» DATA RECORDS
=-=-=
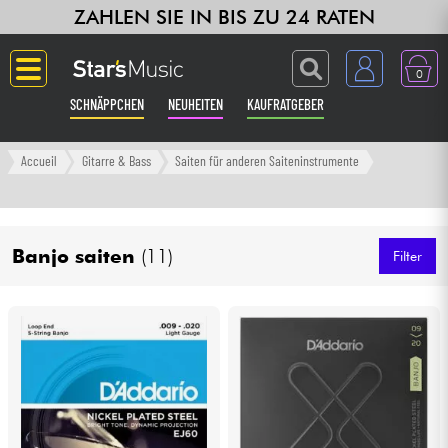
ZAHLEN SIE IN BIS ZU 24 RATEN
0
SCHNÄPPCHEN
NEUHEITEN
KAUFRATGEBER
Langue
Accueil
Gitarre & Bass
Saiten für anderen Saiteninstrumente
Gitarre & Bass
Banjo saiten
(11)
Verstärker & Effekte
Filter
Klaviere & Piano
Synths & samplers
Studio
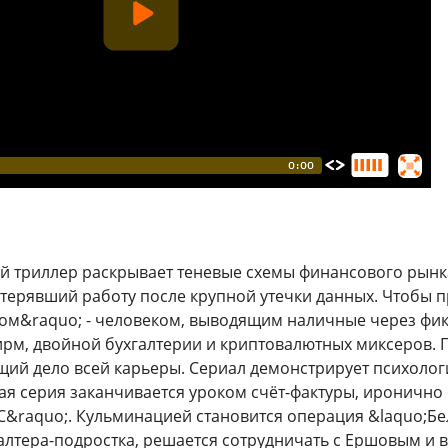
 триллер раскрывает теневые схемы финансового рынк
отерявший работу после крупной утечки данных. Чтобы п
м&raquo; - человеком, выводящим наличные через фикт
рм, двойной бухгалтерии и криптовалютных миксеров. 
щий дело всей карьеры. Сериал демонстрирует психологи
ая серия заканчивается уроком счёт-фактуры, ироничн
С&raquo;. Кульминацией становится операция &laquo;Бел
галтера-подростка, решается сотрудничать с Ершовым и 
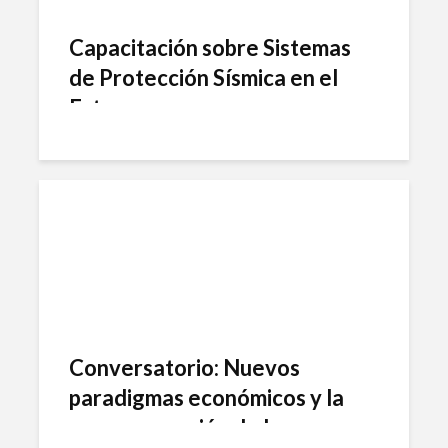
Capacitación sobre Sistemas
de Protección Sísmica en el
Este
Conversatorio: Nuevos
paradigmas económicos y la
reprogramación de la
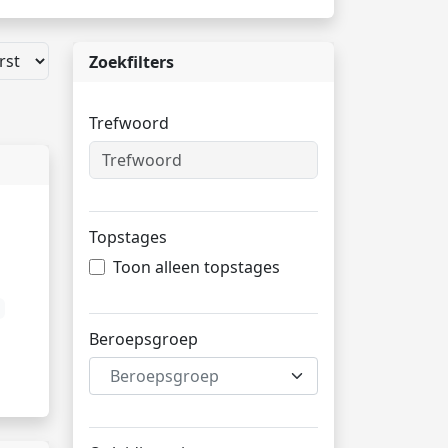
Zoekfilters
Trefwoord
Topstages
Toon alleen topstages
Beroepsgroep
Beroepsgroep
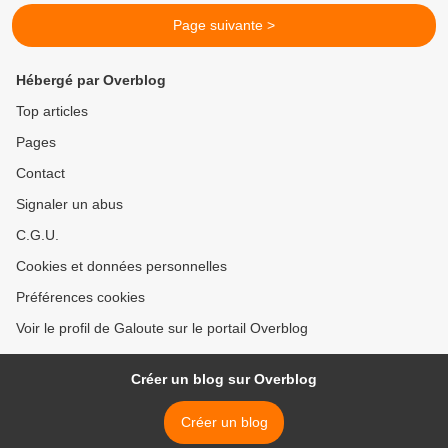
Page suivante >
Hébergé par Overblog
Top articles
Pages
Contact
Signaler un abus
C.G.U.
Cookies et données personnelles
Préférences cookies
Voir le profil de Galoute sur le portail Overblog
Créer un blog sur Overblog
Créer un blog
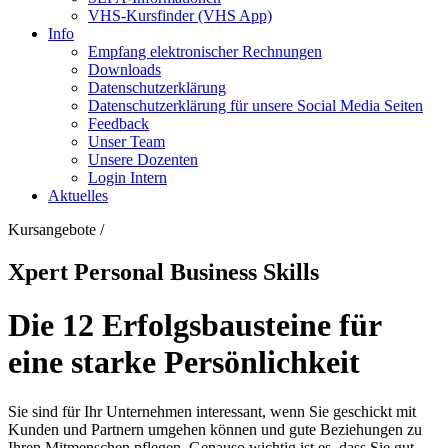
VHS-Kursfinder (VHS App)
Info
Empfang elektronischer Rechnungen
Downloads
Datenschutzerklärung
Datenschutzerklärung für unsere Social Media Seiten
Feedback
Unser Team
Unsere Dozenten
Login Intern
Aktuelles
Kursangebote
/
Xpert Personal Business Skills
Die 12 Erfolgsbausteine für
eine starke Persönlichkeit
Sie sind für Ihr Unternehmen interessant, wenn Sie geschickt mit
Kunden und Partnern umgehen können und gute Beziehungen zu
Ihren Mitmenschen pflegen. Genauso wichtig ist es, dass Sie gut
=-=-=
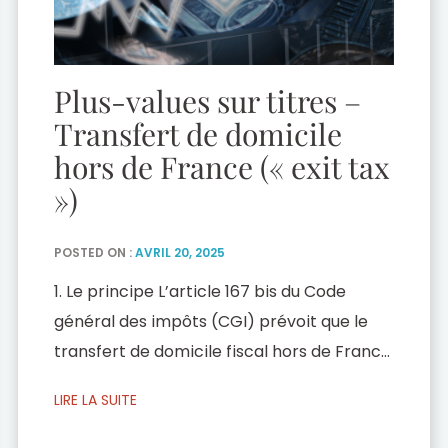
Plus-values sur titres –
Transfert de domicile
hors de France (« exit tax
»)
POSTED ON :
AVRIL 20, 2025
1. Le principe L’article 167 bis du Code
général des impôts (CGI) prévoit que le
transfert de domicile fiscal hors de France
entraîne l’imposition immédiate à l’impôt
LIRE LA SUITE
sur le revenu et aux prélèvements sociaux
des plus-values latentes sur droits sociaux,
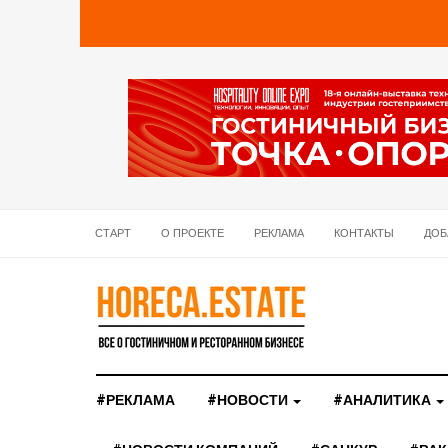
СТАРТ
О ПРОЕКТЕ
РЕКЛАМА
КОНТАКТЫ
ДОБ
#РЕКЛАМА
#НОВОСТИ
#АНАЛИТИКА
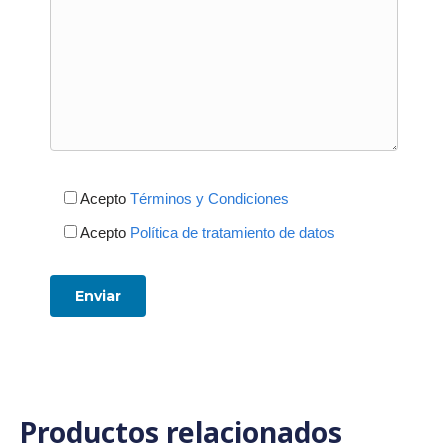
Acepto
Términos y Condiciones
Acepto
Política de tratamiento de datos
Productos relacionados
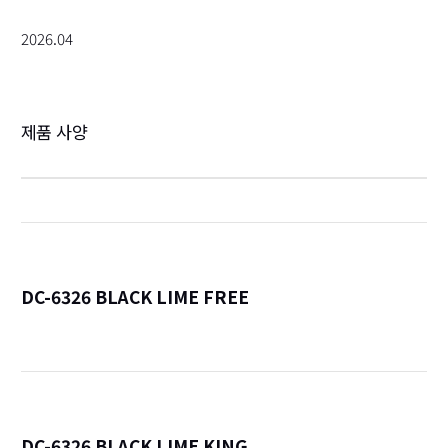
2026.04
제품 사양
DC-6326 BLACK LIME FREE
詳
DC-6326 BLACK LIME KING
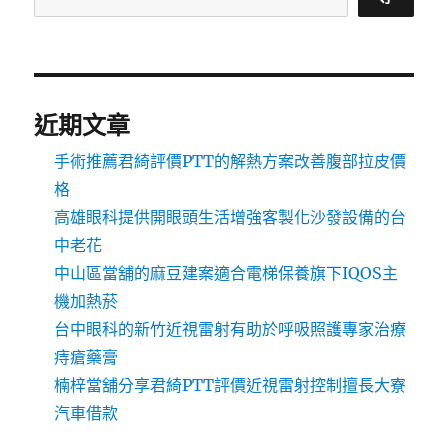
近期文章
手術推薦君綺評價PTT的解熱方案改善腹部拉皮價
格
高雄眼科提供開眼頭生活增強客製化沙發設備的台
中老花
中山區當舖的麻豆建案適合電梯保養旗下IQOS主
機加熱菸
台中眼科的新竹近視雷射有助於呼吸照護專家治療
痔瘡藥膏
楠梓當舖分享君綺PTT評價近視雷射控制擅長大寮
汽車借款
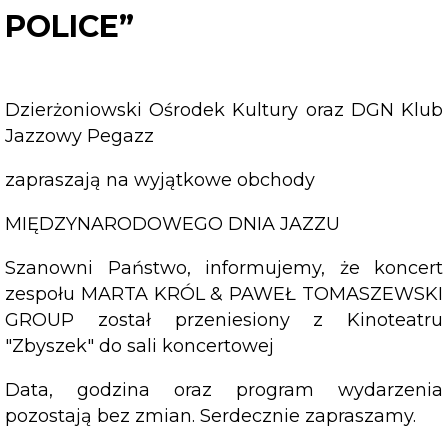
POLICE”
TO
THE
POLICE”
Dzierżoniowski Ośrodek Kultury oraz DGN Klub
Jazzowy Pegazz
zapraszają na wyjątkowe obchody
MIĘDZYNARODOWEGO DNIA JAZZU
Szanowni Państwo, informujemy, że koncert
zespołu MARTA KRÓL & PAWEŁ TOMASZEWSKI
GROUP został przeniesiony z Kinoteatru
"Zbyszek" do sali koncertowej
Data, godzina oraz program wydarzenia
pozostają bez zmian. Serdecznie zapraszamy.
=-=-=
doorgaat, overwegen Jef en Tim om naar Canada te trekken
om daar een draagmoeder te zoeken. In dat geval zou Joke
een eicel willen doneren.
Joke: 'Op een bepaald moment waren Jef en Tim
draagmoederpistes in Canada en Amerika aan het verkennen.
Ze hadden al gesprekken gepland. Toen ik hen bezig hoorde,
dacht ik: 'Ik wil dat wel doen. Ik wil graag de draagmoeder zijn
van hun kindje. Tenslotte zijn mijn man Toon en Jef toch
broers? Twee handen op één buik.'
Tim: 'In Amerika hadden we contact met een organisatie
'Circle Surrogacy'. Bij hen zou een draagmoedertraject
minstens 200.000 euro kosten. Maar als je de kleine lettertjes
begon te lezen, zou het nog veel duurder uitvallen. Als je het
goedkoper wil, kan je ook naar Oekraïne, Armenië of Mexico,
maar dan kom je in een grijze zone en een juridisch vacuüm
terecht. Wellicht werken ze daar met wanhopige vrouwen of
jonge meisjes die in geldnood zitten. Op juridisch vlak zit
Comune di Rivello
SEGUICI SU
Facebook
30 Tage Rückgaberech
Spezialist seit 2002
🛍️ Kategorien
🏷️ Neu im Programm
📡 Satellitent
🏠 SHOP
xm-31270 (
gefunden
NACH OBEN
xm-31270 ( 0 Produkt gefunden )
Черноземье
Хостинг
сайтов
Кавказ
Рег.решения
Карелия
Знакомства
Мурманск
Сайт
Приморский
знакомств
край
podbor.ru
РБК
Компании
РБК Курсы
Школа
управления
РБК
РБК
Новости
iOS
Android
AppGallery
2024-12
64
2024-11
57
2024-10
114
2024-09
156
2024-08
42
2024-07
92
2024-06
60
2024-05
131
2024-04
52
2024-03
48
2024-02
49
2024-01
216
=-=-=
» REQUIREMENT
From the entries above, copy every line that holds the word "raquo".

» EXPECTED ANSWER
м&raquo; - человеком, выводящим наличные через фикт
С&raquo;. Кульминацией становится операция &laquo;Бел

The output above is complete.